Building a RAG-Based SQL Agent on Messy Enterprise Data
April 16th, 2026
NLP, cloud, enterprise, LLM, agentic AI
Often architected before the AI era by multiple architects over many years, it takes substantial effort to build clean, LLM ready data, especially without breaking existing pipelines. Beyond this, while powerful at general tasks, LLMs often stumble over internal jargon, vocabulary, and definitions. In this project, I propose a solution for all of these issues.
The context problem
When architecting an analyst agent on enterprise data, LLM context limits constrain how much you can actually process at once. RAG is the natural solution, but it breaks down with tabular data - so instead, we let the agent write SQL, retrieve results, and use them as the basis for analysis. The problem is that out-of-the-box, the agent expects clean, well-documented data. Without proper guidance on your specific schema, join keys, and domain rules, it will stumble and hallucinate. So how do we provide that guidance at scale?
A two pronged approach
In breaking down this issue, I defined two sub-issues which guided the planning. The first of these is the response usefulness. Can the agent understand what you are asking? Does it understand your internal business jargon and definitions? The second is response accuracy, specifically in the returned data. Even if it understands what you are asking, can the agent actually find the correct data to answer your query?

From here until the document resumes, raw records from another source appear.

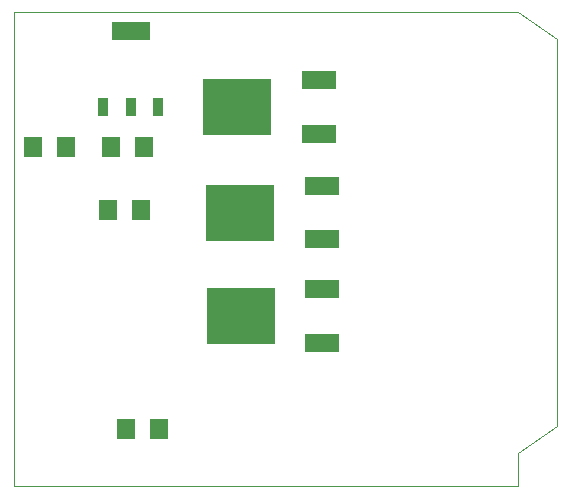
<source format=gtp>
G75*
%MOIN*%
%OFA0B0*%
%FSLAX25Y25*%
%IPPOS*%
%LPD*%
%AMOC8*
5,1,8,0,0,1.08239X$1,22.5*
%
%ADD10C,0.00000*%
%ADD11R,0.11811X0.06299*%
%ADD12R,0.22500X0.19000*%
%ADD13R,0.03500X0.06400*%
%ADD14R,0.12500X0.06400*%
%ADD15R,0.06299X0.07098*%
%ADD16R,0.06299X0.07087*%
D10*
X0005867Y0006387D02*
X0005867Y0164387D01*
X0173867Y0164387D01*
X0186867Y0155387D01*
X0186867Y0026387D01*
X0173867Y0017387D01*
X0173867Y0006387D01*
X0005867Y0006387D01*
D11*
X0108741Y0054049D03*
X0108741Y0072001D03*
X0108662Y0088623D03*
X0108662Y0106576D03*
X0107662Y0123868D03*
X0107662Y0141820D03*
D12*
X0080504Y0132844D03*
X0081504Y0097600D03*
X0081583Y0063025D03*
D13*
X0053967Y0132787D03*
X0044867Y0132787D03*
X0035767Y0132787D03*
D14*
X0044867Y0157987D03*
D15*
X0049465Y0119387D03*
X0038268Y0119387D03*
X0023465Y0119387D03*
X0012268Y0119387D03*
D16*
X0037355Y0098387D03*
X0048378Y0098387D03*
X0043355Y0025387D03*
X0054378Y0025387D03*
M02*

</source>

There are several things required to give an AI agent proper context of your data and its role. In general, the idea is give the agent a sort of knowledge bank to draw from when providing answers, almost like an employee handbook. It needs to know all of the jargon that the organization's members know, all of that jargon that wasn't used in the LLM's training data but is crucial for providing useful answers.
My first approach was to build this by hand. I made a table in our database which included several business terms, their definitions, synonyms and some other metadata. The contents of this table were included by being appended to the bottom of the user prompt. Sure, this helped make the answers from the agent more useful, but this human-writen context-injection approach was highly error-prone and it risked introducing bias in the domain knowledge excluded through oversight.
Next, before writing any SQL, the agent needs more context about the data itself. It needs to know all of the in's and out's of the data, the required joins, the specific table names, the actual formulas used to calculate specific pertinent values. The agent needs some examples of querying your data, a prompting technique known as few-shot generation. This helps to direct the agents output towards more correct results. We call this list of examples our "validated query repository." This repo is injected directly into the prompt so the agent always has a recent reference to it. However, manually building a custom business glossary is a lot of work. Gaps in personal knowledge produce gaps in the LLMs knowledge and traditional semantic layering doesn't provide enough signal to ward off hallucinations. Looking forward, data discovery must also be documented and maintained for future sources in order to guarantee a robust product.
The search for signal
So, where can we find sufficient signal for the semantics of our data that we can use to generate a knowledge base for the agent to use? There are two places that come to mind, the first is employees' communications. Consider that if we scraped all the emails and Teams messages between employees and parsed them into a structured glossary with AI, we could have a comprehensive understanding of all the projects, terms, and formulas in the company. However, this, of course, disregards all notions of privacy. The second place is the account_usage.query_history table in our databases.
The idea is very simple: query that account_usage.query_history table where there are strings that match the comment syntax of SQL and that are longer than some threshold, say 300 characters. We take the full list of queries and group them by the table that they are actually selecting data from, then we feed that whole list into an LLM, and ask it to derive as much organization specific vocabulary from it as it can. It will very reliably extract formulas and definitions on its own, automatically building that business glossary and solving our first sub-issue.

And elegantly, we do the nearly the exact same to build the validated query repository. The difference here is that instead of instructing the LLM to extract vocabulary, we ask for a unified query that spans the queries it saw as examples.
Finally, in the agent loop, we simply use text embeddings to pass the business glossary entries contextually as needed. The validated queries, however, we pass all at once. I found that the context limit used by giving the agent the full repo is worth it given the assist that it gives the agent in joining tables and building queries that span multiple sources. Plus, with foundational frontier models consistently having context limits of over 1M tokens, this was trivial.